Alors que les secteurs à forte intensité de contacts continuent de se redresser, la part de l’emploi informel pourrait encore augmenter. De plus, comme les travailleurs informels gagnent souvent des salaires inférieurs et ont moins accès aux filets de sécurité sociale, cette augmentation de l’informalité pourrait peser sur les revenus des travailleurs concernés si elle devient persistante.

Les fermetures d’écoles sans précédent pendant la pandémie ont nui à l’apprentissage des élèves dans de nombreuses économies du G20, mais en particulier des élèves des économies de marché émergentes. Au sein des pays, cet impact était plus grave pour les enfants issus de familles plus pauvres.

Les effets se font déjà sentir. Par exemple, la proportion d’élèves aux États-Unis ayant des résultats inférieurs au niveau scolaire en mathématiques a augmenté, en particulier pour ceux des classes inférieures et issus de ménages à faible revenu. Si ces pertes d’apprentissage ne sont pas résolues, les étudiants concernés pourraient connaître une vie entière de revenus déprimés.

Et, comme le montrent nos recherches, les étudiants d’aujourd’hui représenteront près de 40 % de la population combinée en âge de travailler dans les économies du G20 pendant des décennies.

Ces impacts durables sur la main-d’œuvre affecteront considérablement les économies. Bien que beaucoup de choses soient encore inconnues, nos simulations montrent qu’une fois que tous ces étudiants seront sur le marché du travail, le produit intérieur brut des économies avancées du G20 pourrait être jusqu’à 3 % inférieur à long terme par rapport au scénario de référence. Et les ménages les plus pauvres subissant les pires pertes d’apprentissage, leurs perspectives pourraient être particulièrement réduites, creusant encore l’inégalité des revenus.

En plus des défis du marché du travail et des perturbations scolaires, il existe également d’autres canaux de cicatrisation. Par exemple, l’augmentation de la dette des entreprises et des vulnérabilités dans les industries les plus durement touchées par la pandémie pourrait également contribuer à la cicatrisation en pesant sur l’investissement et la productivité pour les années à venir, selon de nouvelles recherches présentées dans les Perspectives de l’économie mondiale d’avril du FMI.

Des politiques pour cicatriser les cicatrices

De nombreuses économies sont confrontées à des défis croissants alors que la guerre en Ukraine s’ajoute à une pandémie persistante, et la marge d’action politique est de plus en plus limitée, car la dette élevée et l’inflation rapide rendent difficile tout soutien supplémentaire. Même ainsi, les décideurs politiques peuvent minimiser les cicatrices de la pandémie, s’ils agissent de manière décisive.

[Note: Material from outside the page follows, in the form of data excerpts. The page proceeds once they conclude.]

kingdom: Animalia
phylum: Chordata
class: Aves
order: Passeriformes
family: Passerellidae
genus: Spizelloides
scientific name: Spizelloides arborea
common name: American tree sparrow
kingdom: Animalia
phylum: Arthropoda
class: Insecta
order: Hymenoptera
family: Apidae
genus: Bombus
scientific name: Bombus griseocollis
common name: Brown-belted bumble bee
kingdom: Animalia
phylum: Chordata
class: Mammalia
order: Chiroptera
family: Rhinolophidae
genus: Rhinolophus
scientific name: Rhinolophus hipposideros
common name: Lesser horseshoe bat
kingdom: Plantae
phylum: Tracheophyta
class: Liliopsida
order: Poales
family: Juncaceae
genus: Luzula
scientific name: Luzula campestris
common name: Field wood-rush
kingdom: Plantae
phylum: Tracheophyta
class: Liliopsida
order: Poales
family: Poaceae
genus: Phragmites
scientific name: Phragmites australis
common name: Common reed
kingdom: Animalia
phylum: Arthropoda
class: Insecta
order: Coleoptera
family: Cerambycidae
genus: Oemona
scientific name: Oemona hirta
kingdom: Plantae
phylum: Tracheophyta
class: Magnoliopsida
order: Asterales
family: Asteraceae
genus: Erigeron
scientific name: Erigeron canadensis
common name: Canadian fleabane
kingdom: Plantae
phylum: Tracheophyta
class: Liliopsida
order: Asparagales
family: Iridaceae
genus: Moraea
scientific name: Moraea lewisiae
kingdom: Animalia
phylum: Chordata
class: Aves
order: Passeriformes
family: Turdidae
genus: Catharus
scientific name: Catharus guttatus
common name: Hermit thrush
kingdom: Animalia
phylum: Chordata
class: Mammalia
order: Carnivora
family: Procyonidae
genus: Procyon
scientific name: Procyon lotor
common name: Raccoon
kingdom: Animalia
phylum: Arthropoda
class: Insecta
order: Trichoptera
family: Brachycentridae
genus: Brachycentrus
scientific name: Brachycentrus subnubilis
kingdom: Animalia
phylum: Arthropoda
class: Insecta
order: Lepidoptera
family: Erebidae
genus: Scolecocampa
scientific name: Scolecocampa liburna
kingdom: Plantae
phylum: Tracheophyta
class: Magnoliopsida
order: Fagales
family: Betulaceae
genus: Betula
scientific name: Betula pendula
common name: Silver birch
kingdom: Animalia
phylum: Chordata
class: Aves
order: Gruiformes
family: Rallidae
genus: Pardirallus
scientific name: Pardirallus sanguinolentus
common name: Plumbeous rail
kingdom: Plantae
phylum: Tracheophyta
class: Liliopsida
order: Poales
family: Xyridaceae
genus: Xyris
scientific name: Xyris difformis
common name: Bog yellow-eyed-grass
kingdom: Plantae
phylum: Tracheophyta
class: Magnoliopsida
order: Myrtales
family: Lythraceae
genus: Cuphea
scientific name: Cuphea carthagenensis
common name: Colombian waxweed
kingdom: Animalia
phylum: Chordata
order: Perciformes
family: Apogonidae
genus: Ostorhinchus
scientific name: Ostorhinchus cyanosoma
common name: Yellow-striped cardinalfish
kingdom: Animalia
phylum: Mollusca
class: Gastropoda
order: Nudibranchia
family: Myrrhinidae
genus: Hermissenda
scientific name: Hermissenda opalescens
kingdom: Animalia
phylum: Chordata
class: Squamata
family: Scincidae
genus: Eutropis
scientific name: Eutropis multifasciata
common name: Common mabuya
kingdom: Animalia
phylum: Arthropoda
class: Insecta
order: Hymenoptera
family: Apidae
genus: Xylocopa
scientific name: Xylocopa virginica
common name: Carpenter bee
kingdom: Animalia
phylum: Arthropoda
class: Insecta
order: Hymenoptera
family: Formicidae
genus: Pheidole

Le temps presse pour limiter les pertes d’apprentissage car l’éducation est cumulative, chaque année s’appuyant sur la précédente. Pour minimiser les dommages durables, les pays doivent évaluer rapidement les revers de l’apprentissage et mettre en œuvre les mesures appropriées pour aider les élèves. Cela pourrait inclure, par exemple, un tutorat supplémentaire ou une année scolaire plus longue.

En outre, les mesures de soutien à l’ère de la pandémie pour les entreprises et les travailleurs qui ont contribué à limiter les cicatrices de la pandémie, telles que les garanties de crédit et les politiques de maintien de l’emploi, devront être réduites à mesure que la reprise se renforce. Cela permettra d’éviter de freiner la réaffectation des travailleurs et des ressources à leurs utilisations les plus productives à mesure que la pandémie s’atténue, et contribuera à favoriser la croissance de la productivité.

Au lieu de cela, les politiques pourraient aider les gens à s’adapter à l’évolution des marchés du travail, par exemple par le biais de programmes de recherche d’emploi bien ciblés et d’un soutien supplémentaire à la formation pour acquérir de nouvelles compétences. De plus, pour limiter les poches élevées de détresse des entreprises qui se transforment en faillites d’entreprises ou en baisses d’investissement importantes, il est également crucial de garantir le bon fonctionnement des mécanismes d’insolvabilité des entreprises et de restructuration extrajudiciaire.

Bien que les défis soient nombreux, en prenant des mesures appropriées dès maintenant, les décideurs du G20 peuvent réparer les dégâts et préparer le terrain pour des reprises fortes et inclusives dans les plus grandes économies du monde.